At its best, Mother’s Day makes us feel kindly and appreciatively toward the women in our lives who have mothered us, grand mothered us, mothered our children, or simply been there with devotion we do not deserve but desire. All of us. Age no barrier. Across nations and cultures.

At is worst, maybe, Mother’s Day makes us feel a little ashamed or uncomfortable, because we have not respected the motherly women in our lives, we have not loved them as they loved us. But the very forgiveness they have extended to us is what makes them “mothers.”

This Mother’s Day, let’s talk about peanuts and thankfulness. They came hand-in-heart to a recent Luke Commission outreach.

Duduzile Mabuza was waiting for the first TLC bus to arrive. She greeted each vehicle and the TLC staff coming to offer compassionate medicine to one and all.

“I’ve been waiting for you! I know you usually come to our community before Good Friday,” explained Duduzile. (In fact, with Easter being early in 2018, this was the last outreach before Good Friday.)

Later we learned, Duduzile had listened for the radio announcement about when The Luke Commission would be coming to her rural area. Then, just to make sure, she called the TLC 24-hour hotline +268 7613 8814 to ask if she had the right date.

“You are here, and I have come to say ‘thank you!’ You gave me back my life. Now I can be a mother and grandmother again. I can be busy at home. I have something to give again,” Duduzile exclaimed.

All this thanksgiving spilled over to one TLC staff member and then another. Waving her arms the whole time, Duduzile’s smiles and contagious glee spread across the crowds as they waited their turns for help.

“I’ve brought these peanuts for you. I grew them. I don’t think this gift is enough, but I wanted you to see my appreciation,” she said.

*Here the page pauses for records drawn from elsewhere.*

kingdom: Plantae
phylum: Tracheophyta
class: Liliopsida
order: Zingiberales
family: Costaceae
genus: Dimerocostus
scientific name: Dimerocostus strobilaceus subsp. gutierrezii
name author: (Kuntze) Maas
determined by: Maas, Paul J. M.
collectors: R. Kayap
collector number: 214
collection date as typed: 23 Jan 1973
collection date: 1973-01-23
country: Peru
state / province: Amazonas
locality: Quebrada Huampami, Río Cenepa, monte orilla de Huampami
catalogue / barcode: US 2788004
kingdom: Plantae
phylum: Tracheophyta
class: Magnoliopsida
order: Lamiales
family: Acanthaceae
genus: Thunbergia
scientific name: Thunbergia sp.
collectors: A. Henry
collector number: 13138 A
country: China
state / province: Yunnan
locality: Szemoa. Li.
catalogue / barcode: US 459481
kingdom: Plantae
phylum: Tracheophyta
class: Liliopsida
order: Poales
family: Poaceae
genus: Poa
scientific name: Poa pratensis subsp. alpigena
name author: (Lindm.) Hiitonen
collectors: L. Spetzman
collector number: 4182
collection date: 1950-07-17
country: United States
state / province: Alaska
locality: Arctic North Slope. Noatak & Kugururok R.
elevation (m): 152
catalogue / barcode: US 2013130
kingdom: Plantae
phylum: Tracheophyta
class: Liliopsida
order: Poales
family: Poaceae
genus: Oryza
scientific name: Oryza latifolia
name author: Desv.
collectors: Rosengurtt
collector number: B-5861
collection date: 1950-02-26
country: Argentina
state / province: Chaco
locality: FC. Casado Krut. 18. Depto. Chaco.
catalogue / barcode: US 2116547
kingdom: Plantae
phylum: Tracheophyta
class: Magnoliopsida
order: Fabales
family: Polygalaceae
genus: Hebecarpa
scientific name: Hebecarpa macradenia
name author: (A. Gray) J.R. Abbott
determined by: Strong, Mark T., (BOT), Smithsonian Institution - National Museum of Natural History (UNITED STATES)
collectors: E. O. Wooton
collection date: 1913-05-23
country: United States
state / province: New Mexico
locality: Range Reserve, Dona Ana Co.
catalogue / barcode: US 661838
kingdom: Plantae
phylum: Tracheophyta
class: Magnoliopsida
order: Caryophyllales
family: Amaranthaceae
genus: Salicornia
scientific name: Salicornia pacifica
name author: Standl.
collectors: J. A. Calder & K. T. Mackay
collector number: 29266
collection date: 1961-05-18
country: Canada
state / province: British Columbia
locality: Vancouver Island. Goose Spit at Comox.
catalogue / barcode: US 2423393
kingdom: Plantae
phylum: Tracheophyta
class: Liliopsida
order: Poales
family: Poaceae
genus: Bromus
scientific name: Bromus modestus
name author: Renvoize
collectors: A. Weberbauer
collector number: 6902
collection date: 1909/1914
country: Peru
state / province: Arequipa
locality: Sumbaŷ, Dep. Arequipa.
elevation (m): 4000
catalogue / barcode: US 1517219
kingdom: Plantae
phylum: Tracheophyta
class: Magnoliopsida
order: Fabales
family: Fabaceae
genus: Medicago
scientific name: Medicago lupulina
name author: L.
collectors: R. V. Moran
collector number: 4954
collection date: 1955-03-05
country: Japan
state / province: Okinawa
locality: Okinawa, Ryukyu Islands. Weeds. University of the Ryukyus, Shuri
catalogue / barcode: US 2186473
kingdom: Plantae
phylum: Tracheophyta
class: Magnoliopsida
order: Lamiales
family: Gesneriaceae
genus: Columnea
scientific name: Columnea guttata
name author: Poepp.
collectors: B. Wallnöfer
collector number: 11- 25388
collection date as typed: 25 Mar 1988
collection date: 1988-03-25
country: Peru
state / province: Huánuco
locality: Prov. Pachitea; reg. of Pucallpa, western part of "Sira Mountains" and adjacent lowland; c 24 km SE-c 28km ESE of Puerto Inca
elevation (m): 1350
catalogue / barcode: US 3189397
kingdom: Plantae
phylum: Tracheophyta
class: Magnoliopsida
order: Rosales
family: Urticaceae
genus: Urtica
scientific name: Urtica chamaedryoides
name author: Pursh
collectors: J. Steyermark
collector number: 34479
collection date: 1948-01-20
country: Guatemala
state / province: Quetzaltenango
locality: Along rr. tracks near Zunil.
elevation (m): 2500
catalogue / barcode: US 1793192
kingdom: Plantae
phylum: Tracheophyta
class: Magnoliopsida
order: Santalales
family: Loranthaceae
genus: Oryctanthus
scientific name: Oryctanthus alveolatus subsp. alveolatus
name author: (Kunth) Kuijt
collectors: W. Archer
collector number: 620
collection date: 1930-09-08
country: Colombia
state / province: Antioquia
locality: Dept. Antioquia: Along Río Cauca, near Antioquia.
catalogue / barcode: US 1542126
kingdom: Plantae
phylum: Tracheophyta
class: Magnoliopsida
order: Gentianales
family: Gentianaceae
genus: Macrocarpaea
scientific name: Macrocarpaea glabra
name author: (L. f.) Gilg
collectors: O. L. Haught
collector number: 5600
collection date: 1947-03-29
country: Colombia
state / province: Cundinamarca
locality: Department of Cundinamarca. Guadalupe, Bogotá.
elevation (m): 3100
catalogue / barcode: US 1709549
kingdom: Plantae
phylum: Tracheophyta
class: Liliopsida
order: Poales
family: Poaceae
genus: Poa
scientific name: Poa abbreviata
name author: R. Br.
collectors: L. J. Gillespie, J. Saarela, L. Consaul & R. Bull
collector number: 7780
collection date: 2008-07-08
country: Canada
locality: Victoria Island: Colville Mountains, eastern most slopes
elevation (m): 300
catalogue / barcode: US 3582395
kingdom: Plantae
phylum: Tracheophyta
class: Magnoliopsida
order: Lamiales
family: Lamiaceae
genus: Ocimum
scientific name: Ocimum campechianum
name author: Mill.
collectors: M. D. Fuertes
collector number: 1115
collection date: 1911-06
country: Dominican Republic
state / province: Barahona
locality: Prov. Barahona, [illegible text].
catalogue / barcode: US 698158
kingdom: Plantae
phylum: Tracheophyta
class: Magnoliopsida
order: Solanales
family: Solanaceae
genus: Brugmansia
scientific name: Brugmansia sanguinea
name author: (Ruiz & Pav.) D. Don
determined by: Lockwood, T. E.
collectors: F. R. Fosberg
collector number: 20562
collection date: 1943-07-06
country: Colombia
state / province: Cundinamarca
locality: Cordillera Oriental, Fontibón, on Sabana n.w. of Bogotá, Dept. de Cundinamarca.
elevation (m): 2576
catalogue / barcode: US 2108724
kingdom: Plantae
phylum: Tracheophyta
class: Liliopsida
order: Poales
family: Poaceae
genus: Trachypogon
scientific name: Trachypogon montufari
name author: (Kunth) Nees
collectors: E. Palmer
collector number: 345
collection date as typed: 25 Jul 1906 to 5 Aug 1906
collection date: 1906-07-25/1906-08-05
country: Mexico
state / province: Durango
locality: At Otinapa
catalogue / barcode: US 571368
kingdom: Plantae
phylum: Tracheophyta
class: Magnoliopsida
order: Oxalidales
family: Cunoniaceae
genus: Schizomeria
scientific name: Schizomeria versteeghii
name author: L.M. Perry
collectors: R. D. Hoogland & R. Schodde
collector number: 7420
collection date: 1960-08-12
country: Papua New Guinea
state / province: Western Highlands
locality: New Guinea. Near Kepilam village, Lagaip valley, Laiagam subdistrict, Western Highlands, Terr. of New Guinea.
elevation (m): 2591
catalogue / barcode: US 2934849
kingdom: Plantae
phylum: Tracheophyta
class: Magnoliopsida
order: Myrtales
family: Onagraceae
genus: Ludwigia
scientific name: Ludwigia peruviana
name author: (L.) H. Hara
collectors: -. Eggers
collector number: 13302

And why was this 61-year-old mother of two grown sons and three grown daughters, most of whom live with their spouses and children on the family homestead, so excited?

She can see! Last year at this time, her right eye was not opening anymore. A growth on her eyelid covered the whole pupil. It affected her balance and “made it so I could not bend over without pain in the back of my neck. I could not work. I could only sit in pain.”

In late April 2017, Duduzile agreed to come to the Miracle Campus during CARES (Comprehensive and Restorative Eyecare Services) week. “I have come to The Luke Commission (outreaches) since you first started coming to our community many years ago. I know I could trust you,” she said.

Surgery took care of her sight problem. “I am so happy. I can see fine now.”

Duduzile offered this observation: “I give honor to God for The Luke Commission. You are helping the whole nation. You are not doing this on your own. The Luke Commission received God’s word, listened to Him, and came to Eswatini.”

Her renewed sight and zest for being a mother and grandmother also made Duduzile introspective. “One question in my mind is, if The Luke Commission did this for me, how can I help other people more?”

Duduzile has been a widow almost as long as she can remember. When asked when her “babe” died, she had to think and figure on her fingers before she recalled 1984. “It’s been too long,” she sighed.

To raise her five children, she farmed by hand and sold sweet potatoes, and, yes, peanuts. She never went to school, but is proud that three of her children were graduated from high school.

And that’s the essence of being a mother, isn’t it? Being proud and supportive of your children and their children, no matter what…no matter when…no matter where.

“I smile all the time now,” Duduzile said, “but my bones hurt…” (Later, she received over-the-counter pain medication prescribed by the TLC doctor and given in TLC’s mobile pharmacy. Her smiled broadened.)

So to all ladies, Happy Mother’s Day. May your joys outweigh your pains. And to all those men and boys who have had mothers, may your “gifts of peanuts” express your thankfulness.